Segment Start: ENTRIES PROVIDED
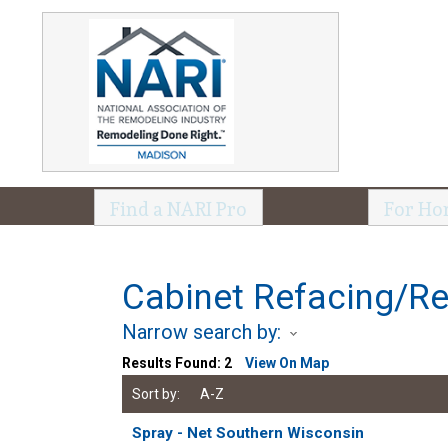
Find a NARI Pro
For Ho
Cabinet Refacing/Re
Narrow search by:
Results Found:
2
View On Map
Sort by:
A-Z
Spray - Net Southern Wisconsin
Segment End: ENTRIES PROVIDED
Would you write out the data exactly, with no pictures in the copy?

Find a NARI Pro
For Ho
Cabinet Refacing/Re
Narrow search by:
Results Found:
2
View On Map
Sort by:
A-Z
Spray - Net Southern Wisconsin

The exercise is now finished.